I think we can all generally agree that the rapid increase in technology—particularly the desktop computer—has made society better in almost every way. Sure, maybe we’re all too buried in our phone screens, but the societal benefits of all that increased computation have made our medicine, our education, our entertainment, our jobs.. on the whole: faster, easier, more enjoyable. I have yet to find, however, a single example of a contemporary track map that is better designed or more engaging than those created by draftsmen hunched over a table with a pencil and a bottle of ink.

This example of the track map for the Palm Springs road races of 1952 is an excellent example. Would a contemporary track map designer sketch in these gorgeous little illustrations of the cars lined up on the track? Would a contemporary designer playfully wrap the typography of the turns around the contours of the map? I doubt it. I’m glad that Stan Parker signed his name to this masterpiece so we can thank someone specific. Thanks, Stan.

Race Tracks in Scale Proves How Mighty the ‘Ring is

Race Tracks in Scale

Redditor SirDunny posted a few (North and South) American track maps in scale a few days ago, but this update to include great racing circuits from around the world proves one thing fairly handily: The Nürburgring is not to be messed with. Only Pike’s Peak and La Sarthe even come close to the grandeur of the ‘Ring.

Imagine now if we lived in a world that could include the Mille Miglia or Targa Florio on this illustration. It only highlights that, as important as the Nürburgring is—and how vital it is that we save it—it is only the last best reminder of what racing courses once were.

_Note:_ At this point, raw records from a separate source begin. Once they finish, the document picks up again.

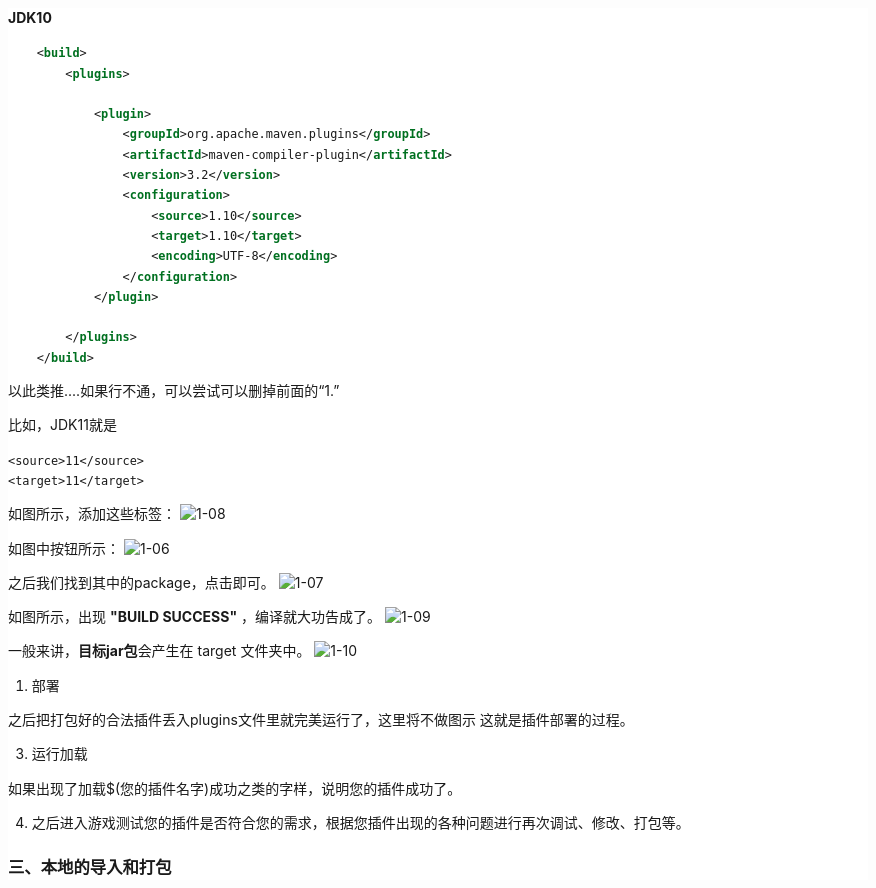**JDK10**
```xml
    <build>
        <plugins>
            
            <plugin>
                <groupId>org.apache.maven.plugins</groupId>
                <artifactId>maven-compiler-plugin</artifactId>
                <version>3.2</version>
                <configuration>
                    <source>1.10</source>
                    <target>1.10</target>
                    <encoding>UTF-8</encoding>
                </configuration>
            </plugin>

        </plugins>
    </build>
```
以此类推....如果行不通，可以尝试可以删掉前面的“1.”

比如，JDK11就是

```
<source>11</source>
<target>11</target>
```

如图所示，添加这些标签：
![1-08](../images/1-08.png)

如图中按钮所示：
![1-06](../images/1-06.png)

之后我们找到其中的package，点击即可。
![1-07](../images/1-07.png)

如图所示，出现 **"BUILD SUCCESS"** ，编译就大功告成了。
![1-09](../images/1-09.png)

一般来讲，**目标jar包**会产生在 target 文件夹中。
![1-10](../images/1-10.png)

1. 部署

之后把打包好的合法插件丢入plugins文件里就完美运行了，这里将不做图示
这就是插件部署的过程。

3. 运行加载

如果出现了加载$(您的插件名字)成功之类的字样，说明您的插件成功了。

4. 之后进入游戏测试您的插件是否符合您的需求，根据您插件出现的各种问题进行再次调试、修改、打包等。

### 三、本地的导入和打包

SirDunny has made prints available at RedBubble.

More info on the Reddit thread.
via Save the Ring

Track Map of the Past: Grand Prix Automobile de Pau

Forgive the less than stellar scan of this circuit map for 1933’s inaugural running of the Gran Prix de Pau. Despite the poor resolution, you can see one of the elements I love in old track maps: the small illustrations of nearby buildings and landmarks. The elegantly hand lettered labels and arrows only help accentuate the glory of that little town illustration on the left side of the map.

Playing with points of view is something that seems to have gone away in contemporary track map design, but it’s common in the earlier maps we’ve featured. Having a top-down view of the track alongside isometric scenery illustration seems so illogical when I imagine it, but when I see the results on paper it works perfectly well. Compare to this map of the contemporary Pau map and join me in mourning (Even though it’s pretty good by contemporary track map design standards).